**Explore the material**
(A) Answer these questions using the photo essay:
(i) Since what year has the photographer been shooting high school basketball and NBA players?
(ii) What does the photographer say they want to be?
(iii) What court dimensions are given?
(B) From the photo essay, write out the stretch from "I’ve been photographing" through "in what I do.".

**Text shown**
Start of Block

2018 SC30 Select Camp: Azzi Fudd
08.10.2018

BASKETBALL IS BASKETBALL

Through My Lens: A Photo Essay by Cassy Athena, @cassyathenaphoto

I’ve had people ask me, “Cassy, do you want to be the best-ever female basketball photographer?” My response has and always will be, “I want to be the best basketball photographer. Period.”

 

I’ve been photographing high school basketball and NBA players from baseline to baseline across the country since 2011. A majority of the pick-up games, summer ball tourneys and after-school games I’ve shot have been of male players only — a consequence of a male-dominated space, both within the 94x50 feet and outside of it. But basketball is an incredible community, and has been blessed with some of the most fascinating and strong-willed women in sports history who have continued to chip away at that glass ceiling. Names like Pat Summitt, Bertha Teague, Muffet McGraw, Becky Hammon, Doris Burke, the list goes on and on – women who have embraced the sport and empowered me to feel emboldened in what I do.

End of Block

**Information shown**
Start of Block

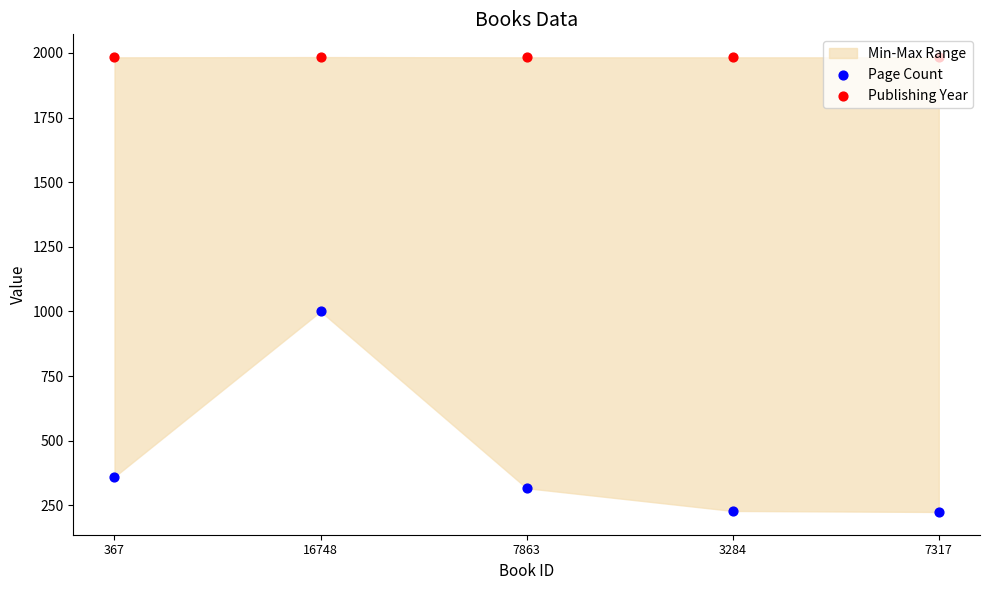

What is the total value across all series at 367?

2343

End of Block

**Answer set**
(A)
(i) 2011
(ii) The best basketball photographer
(iii) 94x50 feet

(B)
I’ve been photographing high school basketball and NBA players from baseline to baseline across the country since 2011. A majority of the pick-up games, summer ball tourneys and after-school games I’ve shot have been of male players only — a consequence of a male-dominated space, both within the 94x50 feet and outside of it. But basketball is an incredible community, and has been blessed with some of the most fascinating and strong-willed women in sports history who have continued to chip away at that glass ceiling. Names like Pat Summitt, Bertha Teague, Muffet McGraw, Becky Hammon, Doris Burke, the list goes on and on – women who have embraced the sport and empowered me to feel emboldened in what I do.